Responsible and sustainable investing – where environmental, social and governance (ESG) issues are factored into investment decisions – has grown significantly over the last few years. According to data by Morningstar, ESG-labelled funds are now approaching $2trn AUM, up from just $450bn in 2011.
The number of new entrants into the ESG sphere has been unprecedented and investment houses of all sizes are rushing to market with new or repurposed products, claiming to be experts in the field. However, concerns exist that some ESG funds are not as sustainable as investors might think.
As the field expands, many groups have turned to ESG rating providers including MSCI, Sustainalytics and ISS to help with investment decisions. These agencies aggregate hundreds of indicators from across E, S and G topics and provide quantitative scores that can be integrated into the investment process.
As investor demand has grown to incorporate ESG issues into investment, the influence of ESG rating providers has grown exponentially. However, investors should be cautious of placing too much reliance on ESG scores. Recent scandals at Boohoo and Wirecard – both of which were highly rated by agencies – illustrate why.
The limits of ESG ratings
There is no single, accepted methodology for calculating an ESG rating. As a result, ESG scores are inherently subjective, based on the agencies own opinion of the importance of each E, S and G topic. Unfortunately, more often than not, rating providers focus only on the ESG topics which are deemed by them to be “financially material” – that is those which are presumed directly to impact a company’s financial performance such as revenue and profitability.

** Directions **
**1.** In the passage on ESG investing, how much were ESG-labelled funds worth in 2011?
**2.** For each statement, say whether the passage on ESG investing agrees with it, and quote the words that decide it.
(a) MSCI, Sustainalytics and ISS are among the ESG rating providers.
(b) There is one accepted method for calculating an ESG rating.
(c) Boohoo and Wirecard had received low ratings from the agencies.
**3.** Continue the passage on ESG investing from its last sentence.

** Stored data entries **
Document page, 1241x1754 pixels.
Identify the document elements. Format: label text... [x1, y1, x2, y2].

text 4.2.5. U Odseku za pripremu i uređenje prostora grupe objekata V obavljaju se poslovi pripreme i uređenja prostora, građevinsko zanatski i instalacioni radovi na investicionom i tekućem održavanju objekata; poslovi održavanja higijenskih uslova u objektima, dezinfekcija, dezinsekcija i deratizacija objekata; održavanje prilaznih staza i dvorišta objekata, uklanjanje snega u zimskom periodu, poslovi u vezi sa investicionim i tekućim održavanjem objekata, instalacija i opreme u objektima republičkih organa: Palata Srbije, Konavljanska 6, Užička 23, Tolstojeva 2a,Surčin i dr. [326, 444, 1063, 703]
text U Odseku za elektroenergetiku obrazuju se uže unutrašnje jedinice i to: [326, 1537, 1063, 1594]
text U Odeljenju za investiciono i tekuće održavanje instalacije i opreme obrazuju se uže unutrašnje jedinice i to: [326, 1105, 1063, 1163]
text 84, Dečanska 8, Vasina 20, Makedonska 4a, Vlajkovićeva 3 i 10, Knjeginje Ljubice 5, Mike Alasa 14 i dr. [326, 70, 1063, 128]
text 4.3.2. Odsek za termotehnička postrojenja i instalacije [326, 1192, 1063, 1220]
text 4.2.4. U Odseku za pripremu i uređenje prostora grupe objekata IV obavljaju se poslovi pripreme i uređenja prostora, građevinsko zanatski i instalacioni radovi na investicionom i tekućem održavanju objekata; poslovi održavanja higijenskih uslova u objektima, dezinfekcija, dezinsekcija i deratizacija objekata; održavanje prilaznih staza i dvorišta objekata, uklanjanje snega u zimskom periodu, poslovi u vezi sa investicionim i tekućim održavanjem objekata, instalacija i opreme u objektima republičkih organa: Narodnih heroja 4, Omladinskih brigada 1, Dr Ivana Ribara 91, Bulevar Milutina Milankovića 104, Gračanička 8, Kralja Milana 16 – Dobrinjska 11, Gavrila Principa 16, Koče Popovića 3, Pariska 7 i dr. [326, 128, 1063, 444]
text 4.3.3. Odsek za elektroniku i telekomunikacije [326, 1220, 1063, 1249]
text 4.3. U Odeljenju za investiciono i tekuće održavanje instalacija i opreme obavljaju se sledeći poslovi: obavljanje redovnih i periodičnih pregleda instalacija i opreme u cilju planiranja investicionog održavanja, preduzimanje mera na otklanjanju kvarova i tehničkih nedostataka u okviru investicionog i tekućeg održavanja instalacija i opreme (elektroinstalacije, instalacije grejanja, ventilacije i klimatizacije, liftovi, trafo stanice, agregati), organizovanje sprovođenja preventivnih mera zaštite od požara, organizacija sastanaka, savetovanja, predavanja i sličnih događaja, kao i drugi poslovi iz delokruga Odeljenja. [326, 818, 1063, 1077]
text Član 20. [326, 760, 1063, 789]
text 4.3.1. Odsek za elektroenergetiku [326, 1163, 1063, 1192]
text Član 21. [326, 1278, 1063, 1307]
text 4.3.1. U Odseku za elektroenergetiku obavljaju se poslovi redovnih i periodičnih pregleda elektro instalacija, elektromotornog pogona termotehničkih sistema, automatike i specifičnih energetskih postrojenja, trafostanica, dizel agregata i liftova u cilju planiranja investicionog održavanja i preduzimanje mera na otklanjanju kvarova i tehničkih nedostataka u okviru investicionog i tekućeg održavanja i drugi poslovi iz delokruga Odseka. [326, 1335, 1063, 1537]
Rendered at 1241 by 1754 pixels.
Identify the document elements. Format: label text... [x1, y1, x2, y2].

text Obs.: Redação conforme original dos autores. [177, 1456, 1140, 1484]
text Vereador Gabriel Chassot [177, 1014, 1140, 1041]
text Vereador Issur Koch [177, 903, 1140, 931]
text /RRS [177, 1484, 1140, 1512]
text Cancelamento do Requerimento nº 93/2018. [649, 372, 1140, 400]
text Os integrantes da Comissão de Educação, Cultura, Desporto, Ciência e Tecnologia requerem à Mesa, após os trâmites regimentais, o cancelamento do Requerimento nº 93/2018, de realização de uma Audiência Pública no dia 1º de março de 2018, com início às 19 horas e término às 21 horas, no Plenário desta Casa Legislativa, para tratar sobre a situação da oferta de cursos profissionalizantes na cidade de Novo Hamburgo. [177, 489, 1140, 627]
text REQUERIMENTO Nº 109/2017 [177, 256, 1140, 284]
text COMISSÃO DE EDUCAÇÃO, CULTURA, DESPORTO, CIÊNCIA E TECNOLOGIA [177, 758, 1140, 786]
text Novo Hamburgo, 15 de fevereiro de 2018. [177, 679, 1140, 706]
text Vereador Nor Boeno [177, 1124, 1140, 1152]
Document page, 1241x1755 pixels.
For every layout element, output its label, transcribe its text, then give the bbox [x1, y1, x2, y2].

** Answers to this exercise **
**1.** $450bn.

**2.**
(a) Yes: "many groups have turned to ESG rating providers including MSCI, Sustainalytics and ISS"
(b) No: "There is no single, accepted methodology for calculating an ESG rating."
(c) No: "both of which were highly rated by agencies"

**3.**
In our view, this is only one aspect of what is material for businesses, and in taking this narrow view, ESG ratings are failing to account for the full impact of a company’s activities on society and the environment. Certain ESG issues may not be financially material, but ignoring them can have serious consequences. Take ensuring workers have fair and decent working conditions – advocating for better standards may increase a company’s costs, at least in the short term, yet providing decent jobs goes a long way towards creating a more just society. For responsible and sustainable investors, decent working conditions (and indeed any ESG issue) should not need to be “financially material” to be worth promoting, yet many ESG ratings would suggest otherwise.
In addition, ratings tend to focus on the management of key topics whilst often overlooking what the business actually does – be that positive or negative. For example, according to Revinitiv data, British American Tobacco and Glencore are in the top 5 most highly rated companies on ESG in the FTSE100.1 Clearly, anyone actually looking at what these companies do – tobacco and mining – is unlikely to consider them among the most sustainable. On the flip side, we have also found that ratings often fail to capture the positive contribution of companies providing solutions to some of the biggest global challenges.
ESG ratings are attempting to quantify what, in many cases, is intangible and cannot be quantified. This is particularly true for the S of ESG. Whilst carbon emissions and diversity may be easy to measure, it is much more difficult to assign a value to topics like employee wellbeing and company culture. Further complicating matters is the fact that company reporting on some (especially social) ESG topics is still in its infancy, with limited standardised reporting requirements resulting in disclosures of varying completeness and quality. With this in mind, we believe that a qualitative assessment is always necessary.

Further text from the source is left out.